FOR THOUGHT AND DISCUSSION
1. When the Lord instructs Ananias to go to Saul of Tarsus, a most famous persecutor of Christians, Ananias gives God a “But God.” God answers Him with a “But God” of His own: His plan and purpose for the man God knew Saul would be in Christ. Paul. What “But God” are you answering God with today? Is He calling you to do something that seems impossible? What is it? What is God’s “But God” to you?
2. Faith is so important that Romans 14:23 says, “whatever is not from faith is sin.” Likewise, Hebrews 11:6 declares, “Without faith it is impossible to please Him, for he who comes to God must believe that He is, and that He is a rewarder of those who diligently seek Him.” What holds you back from risking faith? Do you struggle with worry, which is another word for unbelief? Is risking faith worth being rewarded by God?

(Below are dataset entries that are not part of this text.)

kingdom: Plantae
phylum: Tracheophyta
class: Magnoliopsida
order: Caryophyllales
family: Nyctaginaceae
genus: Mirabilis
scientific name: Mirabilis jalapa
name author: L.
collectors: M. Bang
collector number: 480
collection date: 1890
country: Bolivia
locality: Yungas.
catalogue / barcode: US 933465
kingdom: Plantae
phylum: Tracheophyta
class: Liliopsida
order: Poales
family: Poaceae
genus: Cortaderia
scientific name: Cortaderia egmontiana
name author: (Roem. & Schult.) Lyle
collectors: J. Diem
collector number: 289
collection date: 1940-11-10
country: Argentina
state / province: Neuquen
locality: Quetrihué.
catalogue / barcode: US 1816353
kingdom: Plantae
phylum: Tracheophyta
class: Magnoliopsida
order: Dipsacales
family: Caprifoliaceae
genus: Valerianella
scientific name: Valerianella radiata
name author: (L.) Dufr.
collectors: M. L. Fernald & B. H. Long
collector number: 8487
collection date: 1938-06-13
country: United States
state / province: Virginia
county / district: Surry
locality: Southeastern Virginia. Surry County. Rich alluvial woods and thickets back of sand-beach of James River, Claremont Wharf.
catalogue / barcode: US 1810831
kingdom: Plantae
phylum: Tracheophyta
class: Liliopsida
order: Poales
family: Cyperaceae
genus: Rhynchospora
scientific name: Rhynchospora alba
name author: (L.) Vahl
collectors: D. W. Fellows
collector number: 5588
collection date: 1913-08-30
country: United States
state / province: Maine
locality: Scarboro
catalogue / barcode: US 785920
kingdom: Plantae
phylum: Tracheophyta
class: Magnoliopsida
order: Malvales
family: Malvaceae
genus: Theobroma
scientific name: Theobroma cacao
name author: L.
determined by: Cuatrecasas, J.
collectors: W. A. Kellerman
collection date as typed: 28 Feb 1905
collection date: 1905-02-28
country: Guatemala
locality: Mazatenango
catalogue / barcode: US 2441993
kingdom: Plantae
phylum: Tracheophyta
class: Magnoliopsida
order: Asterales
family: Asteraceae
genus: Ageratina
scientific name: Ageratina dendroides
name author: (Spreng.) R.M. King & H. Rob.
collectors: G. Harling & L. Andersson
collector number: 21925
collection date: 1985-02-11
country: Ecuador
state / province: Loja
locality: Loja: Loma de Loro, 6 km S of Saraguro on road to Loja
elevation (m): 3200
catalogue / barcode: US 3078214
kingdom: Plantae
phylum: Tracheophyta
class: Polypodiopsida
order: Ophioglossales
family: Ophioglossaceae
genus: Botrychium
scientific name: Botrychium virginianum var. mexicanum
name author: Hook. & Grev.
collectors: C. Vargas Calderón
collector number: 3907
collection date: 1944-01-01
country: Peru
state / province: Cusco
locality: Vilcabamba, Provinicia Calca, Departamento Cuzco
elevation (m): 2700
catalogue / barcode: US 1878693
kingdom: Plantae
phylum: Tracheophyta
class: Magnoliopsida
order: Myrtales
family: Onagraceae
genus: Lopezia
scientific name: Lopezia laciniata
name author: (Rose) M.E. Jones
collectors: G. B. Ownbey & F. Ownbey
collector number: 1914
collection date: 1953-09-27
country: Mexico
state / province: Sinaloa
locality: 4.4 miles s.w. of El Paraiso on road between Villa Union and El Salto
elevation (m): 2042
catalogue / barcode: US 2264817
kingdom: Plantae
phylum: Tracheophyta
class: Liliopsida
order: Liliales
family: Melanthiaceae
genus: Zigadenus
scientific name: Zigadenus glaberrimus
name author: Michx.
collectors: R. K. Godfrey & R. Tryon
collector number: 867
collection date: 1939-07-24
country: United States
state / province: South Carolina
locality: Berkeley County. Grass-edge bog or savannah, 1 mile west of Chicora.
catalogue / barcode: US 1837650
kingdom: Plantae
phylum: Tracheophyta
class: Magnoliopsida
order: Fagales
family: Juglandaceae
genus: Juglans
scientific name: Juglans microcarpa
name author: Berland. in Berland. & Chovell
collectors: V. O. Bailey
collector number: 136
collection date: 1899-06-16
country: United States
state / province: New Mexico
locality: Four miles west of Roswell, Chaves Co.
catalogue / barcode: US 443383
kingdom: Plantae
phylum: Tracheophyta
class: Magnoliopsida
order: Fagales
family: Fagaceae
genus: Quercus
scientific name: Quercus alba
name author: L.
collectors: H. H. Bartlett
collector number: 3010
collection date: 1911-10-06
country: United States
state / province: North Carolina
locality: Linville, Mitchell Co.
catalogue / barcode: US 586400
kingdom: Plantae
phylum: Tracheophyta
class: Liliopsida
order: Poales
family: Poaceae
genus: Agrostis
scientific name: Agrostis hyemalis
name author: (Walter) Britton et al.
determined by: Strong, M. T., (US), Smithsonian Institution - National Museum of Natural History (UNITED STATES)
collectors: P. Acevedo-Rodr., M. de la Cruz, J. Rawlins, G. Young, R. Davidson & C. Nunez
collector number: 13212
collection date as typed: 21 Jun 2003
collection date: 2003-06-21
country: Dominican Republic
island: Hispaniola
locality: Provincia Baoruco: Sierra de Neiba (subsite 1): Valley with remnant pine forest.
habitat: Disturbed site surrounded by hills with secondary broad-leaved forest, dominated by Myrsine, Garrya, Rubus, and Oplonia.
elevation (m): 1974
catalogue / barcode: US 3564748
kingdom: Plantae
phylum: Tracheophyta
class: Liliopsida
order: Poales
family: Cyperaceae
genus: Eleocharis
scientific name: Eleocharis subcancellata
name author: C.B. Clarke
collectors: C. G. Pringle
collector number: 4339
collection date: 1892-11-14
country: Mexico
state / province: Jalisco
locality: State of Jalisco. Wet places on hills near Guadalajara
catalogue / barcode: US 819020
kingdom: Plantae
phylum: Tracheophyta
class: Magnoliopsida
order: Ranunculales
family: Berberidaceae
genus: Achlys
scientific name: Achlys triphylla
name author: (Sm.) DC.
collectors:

3. Romans 12:1-2 instructs us, “Present your bodies a living sacrifice, holy, acceptable to God, which is your reasonable service. And do not be conformed to this world, but be transformed by the renewing of your mind, that you may prove what is that good and acceptable and perfect will of God.” We might have to risk our lives and our lifestyles to follow Jesus. What are you holding on to that He might need you to release in order to fully follow after Him?